Energy drinks

What’s this energy drink nonsense all about then?

I noticed an article about the latest overpriced mug-juice to be hitting the Polish market soon. This one’s called “Kalaschnikow – The Red Bang”, which seems to be pitching it about right for the target market. Here’s one of their ads which many are excited by and I am….well…..underwhelmed. Bullets flying…all very macho.

I love this obsession with butch names – Red Bull, Bawls, Beaver Buzz, Burn, Cocaine, Crunk!!, Full Throttle, Monster, Relentless, Rip-It, Sparks. Whatever next? I think I’d have to go for either ‘SpunkSlap’, ‘Rock-Hard’ or perhaps ‘Chainsaw’ should anyone be bold enough to let me market their latest tin of Guarana juice.

Red Bull at least can claim to have some history. It’s all the Japs fault. They introduced a product called ‘Lipovitan’ back in the ’60s that was marketed to “alleviate physical and mental fatigue”. It looks like little bottles of medicine.


The main ingredients are a lot of caffeine and an organic acid normally found in bile (yummy!) called taurine. Taurine is named after taurus as it was first isolated in ox bile, hence all the bull references (they left out the bile part, wonder why?).

From Lipovitan, the Koreans went on to produce the catchily named ‘Krating Daeng’, which is where the Red-Bull logo and name first appear. This was a huge hit in the 70s and 80s in Asia. (Note, the Koreans might have started the butchness, but they didn’t take it to extremes.)

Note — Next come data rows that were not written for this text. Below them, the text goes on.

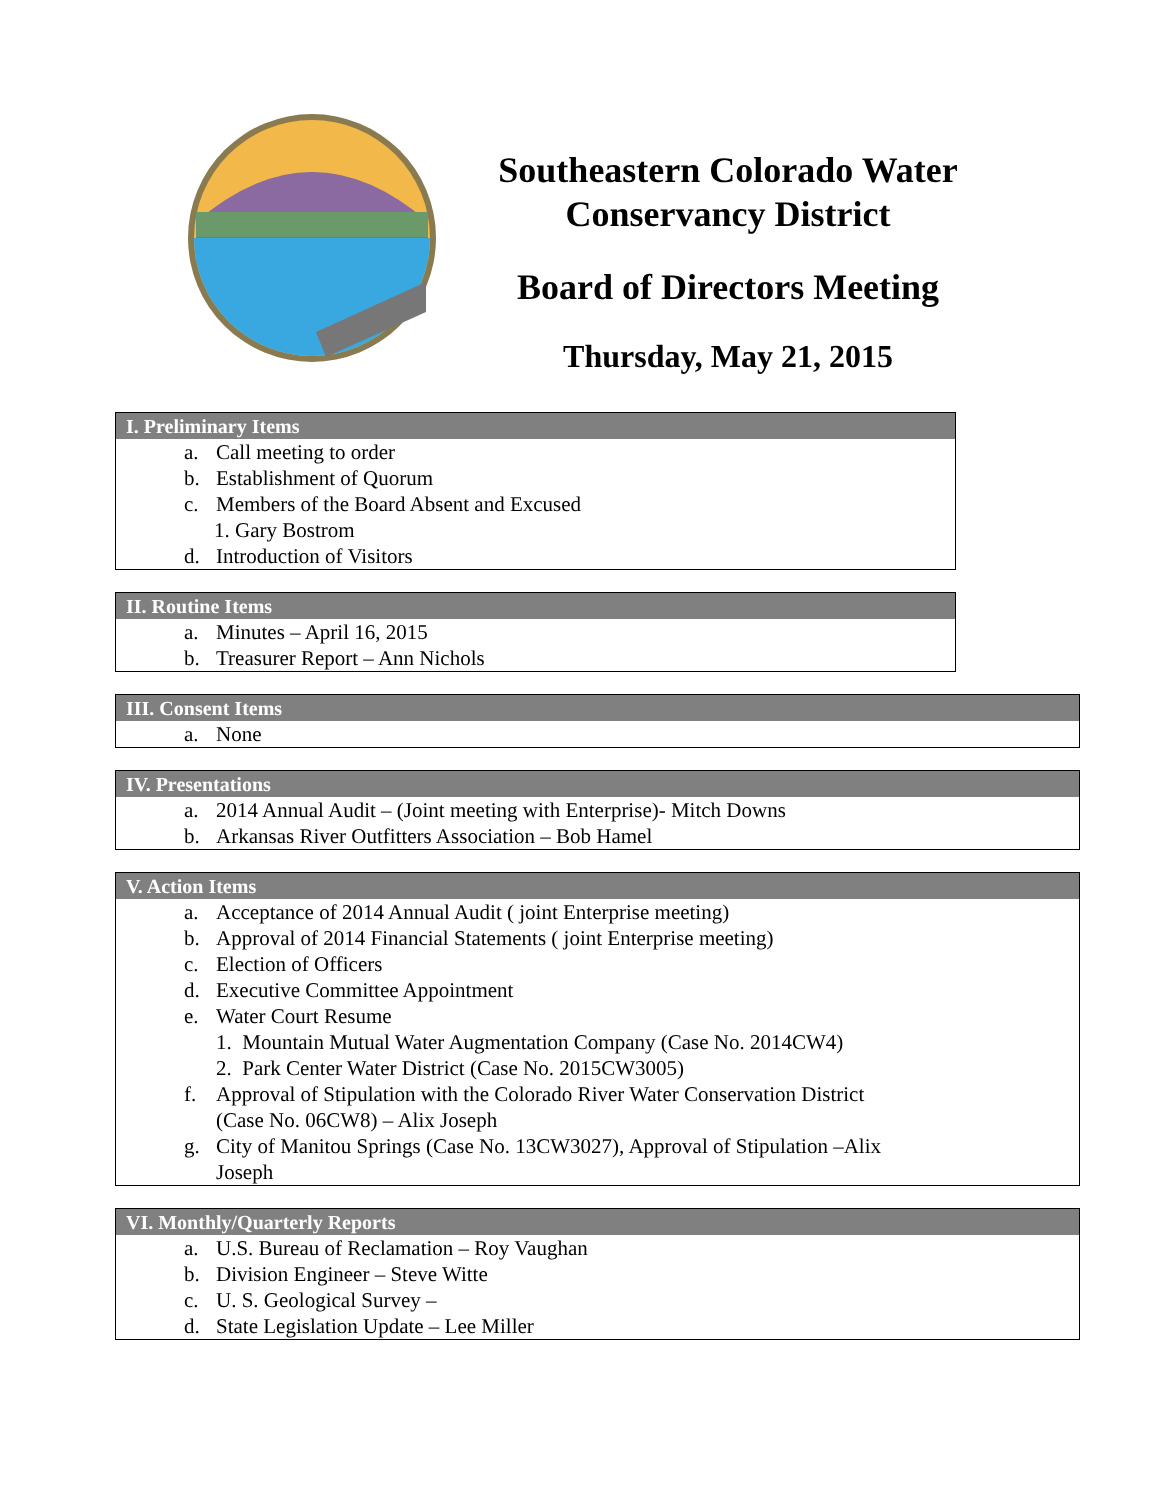Southeastern Colorado Water
Conservancy District
Board of Directors Meeting
Thursday, May 21, 2015
I. Preliminary Items
a. Call meeting to order
b. Establishment of Quorum
c. Members of the Board Absent and Excused
1. Gary Bostrom
d. Introduction of Visitors
II. Routine Items
a. Minutes – April 16, 2015
b. Treasurer Report – Ann Nichols
III. Consent Items
a. None
IV. Presentations
a. 2014 Annual Audit – (Joint meeting with Enterprise)- Mitch Downs
b. Arkansas River Outfitters Association – Bob Hamel
V. Action Items
a. Acceptance of 2014 Annual Audit ( joint Enterprise meeting)
b. Approval of 2014 Financial Statements ( joint Enterprise meeting)
c. Election of Officers
d. Executive Committee Appointment
e. Water Court Resume
1. Mountain Mutual Water Augmentation Company (Case No. 2014CW4)
2. Park Center Water District (Case No. 2015CW3005)
f. Approval of Stipulation with the Colorado River Water Conservation District
(Case No. 06CW8) – Alix Joseph
g. City of Manitou Springs (Case No. 13CW3027), Approval of Stipulation –Alix
Joseph
VI. Monthly/Quarterly Reports
a. U.S. Bureau of Reclamation – Roy Vaughan
b. Division Engineer – Steve Witte
c. U. S. Geological Survey –
d. State Legislation Update – Lee Miller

From this to Red Bull just required an Austrian entrepreneur called Dietrich Mateschitz to visit Korea and realise that drinking this stuff helped his jet lag. The rest, as they say, is history. Well over a billion cans of Red Bull are sold every year, Dietrich’s a billionaire as is his partner in the Red Bull ownership and the energy drink business just goes from strength to strength (excuse the pun) worth over $3 billion a year in the USA alone.

Thinking as I type, I can’t really claim that this is all new to me as when I was a kid we did have Lucozade. Not as effective perhaps, but it was claiming to do the same things as Red Bull is today. The trouble was that it tasted pretty nasty and we just didn’t feel the need for an energy boost like the kids today seem to. Not that we were short of energy, we had tons of it, hence the feeling that an expensive drink to give us more was, well, a waste of money. We also found it easy enough to get drunk on four pints of Old Speckled Hen so didn’t see the need to mix Lucozade with Gin, or whatever to get super-drunk, super-fast. We quite enjoyed talking to each other for a while, while we downed the pints. What do they do today? I suppose they prefer talking when they’re out of their heads? Most likely they just don’t talk.

I wonder what’s changed in the last 30 years to make these things so popular today? Is it just all marketing or have the kids changed too? I think that’s a rhetorical question.

When I see things like this, I can’t help myself thinking “I wonder what else the planet could spend $5 billion or more on, every year, that might be a touch more beneficial for the human race?”.

Oh well. Here comes Kalaschnikow. Whoopee!


2 thoughts on “Energy drinks

  1. isn’t it amazing how things have changed since our younger days.

    recently I asked for some lemonade or orangeade only to be told they didn’t have any but I could have some 7 up or Fanta. Laugh or what?

  2. As a man trying to deal with a brand new scream-shit-sleep machine, you can probably better appreciate what a shot of extra energy and waking-up juice might do for you!!